La lezione del professor Pappalardi è iniziata introducendo il concetto di frazione egiziana, ovvero una frazione con numeratore pari a 1. Una qualsiasi frazione positiva, può essere scritta come somma di più frazioni egiziane (ad esempio: 13/12 = 1/2 + 1/3 + 1/4) e per rappresentarle gli egizi chiaramente utilizzavano dei simboli; in particolare il professore ci ha fatto osservare che nell’occhio di Iside sono racchiusi i simboli delle potenze negative di 2 fino a 1/64.
Per scrivere una frazione composta da numeri interi positivi sia al numeratore che al denominatore, come somma di più frazioni egiziane, si può usare l’algoritmo di Fibonacci: se abbiamo una generica frazione m/n, sia n = k*m + r, dove k è un numero intero positivo, e r è il resto della divisione tra n e m (0 < r < m), quindi m/n = 1/(k + 1) + (m – r)/[(k + 1)*n]; nel caso in cui non sia somma di due frazioni egiziane bisogna ripetere il procedimento per la seconda frazione.
Nel caso in cui abbiamo una frazione del tipo 4/n, essa si può scrivere, con la congettura di Erdős-Straus, come somma di 1/x + 1/y + 1/z, dove x, y, z appartengono all’insieme N e sono diversi tra loro. Questa congettura è stata verificata in seguito da Swett per ogni n < 2*10^14.
Ad Erdős, matematico del 1900 il cui interesse esclusivo era discutere di questa materia con altre persone, è legato il cosiddetto “numero di Erdős”, ovvero il “grado” di collaborazione con quest’ultimo; per esempio il professor Pappalardi, avendo lavorato con un matematico che ha collaborato direttamente con lui, ha come numero di Erdős 2. In media un matematico ha numero di Erdős pari a 3, questo non ci stupisce dato che Erdős ha scritto più di 1500 articoli e collaborato con più di 500 matematici.
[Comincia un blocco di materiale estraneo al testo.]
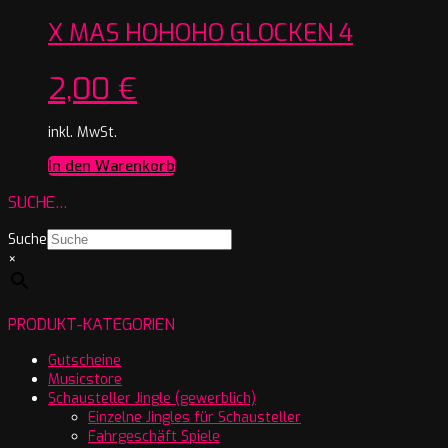
X MAS HOHOHO GLOCKEN 4
2,00
€
inkl. MwSt.
In den Warenkorb
SUCHE…
Suche
×
PRODUKT-KATEGORIEN
Gutscheine
Musicstore
Schausteller Jingle (gewerblich)
Einzelne Jingles für Schausteller
Fahrgeschäft Spiele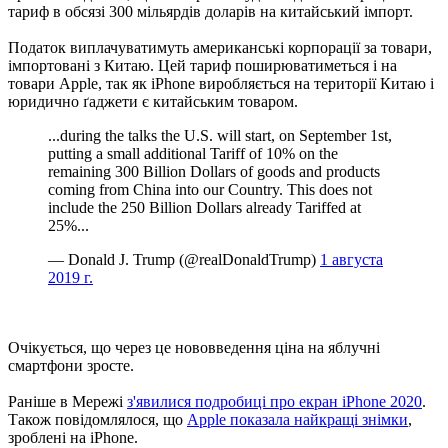
тариф в обсязі 300 мільярдів доларів на китайський імпорт.
Податок виплачуватимуть американські корпорації за товари,
імпортовані з Китаю. Цей тариф поширюватиметься і на
товари Apple, так як iPhone виробляється на території Китаю і
юридично ґаджети є китайським товаром.
...during the talks the U.S. will start, on September 1st,
putting a small additional Tariff of 10% on the
remaining 300 Billion Dollars of goods and products
coming from China into our Country. This does not
include the 250 Billion Dollars already Tariffed at
25%...
— Donald J. Trump (@realDonaldTrump)
1 августа
2019 г.
Очікується, що через це нововведення ціна на яблучні
смартфони зросте.
Раніше в Мережі
з'явилися подробиці про екран iPhone 2020
.
Також повідомлялося, що
Apple показала найкращі знімки
,
зроблені на iPhone.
Tra le varie immagini proiettate ci siamo soffermati sulla foto di Erdős in compagnia di un particolare “epsilon” (termine da lui coniato per definire i bambini), particolare in quanto non si tratta di un bimbo qualunque ma di Terence Tao, il più giovane matematico ad aver vinto la medaglia Fields. Quest’ultimo ha formulato, insieme a Ben Green, il teorema di Green-Tao; esso afferma che esistono le AP-k che sono successioni aritmetiche di k numeri primi, tutti alla stessa distanza n tra loro, con n compreso tra 0 e (k – 1). Per esempio l’AP-3 è formato dalla successione di numeri primi 3 5 7, ottenuta partendo dal numero 3 e sommando n = 2. Oggi sono note le progressioni fino a AP-25.
Nel complesso la lezione è risultata particolarmente interessante poiché si differenzia dalle lezioni di routine alle quali si è abituati nelle scuole superiori.

Il seminario è stato tenuto da Francesco Pappalardi, professore ordinario presso il Dipartimento di Matematica e Fisica dell’Università di Roma Tre.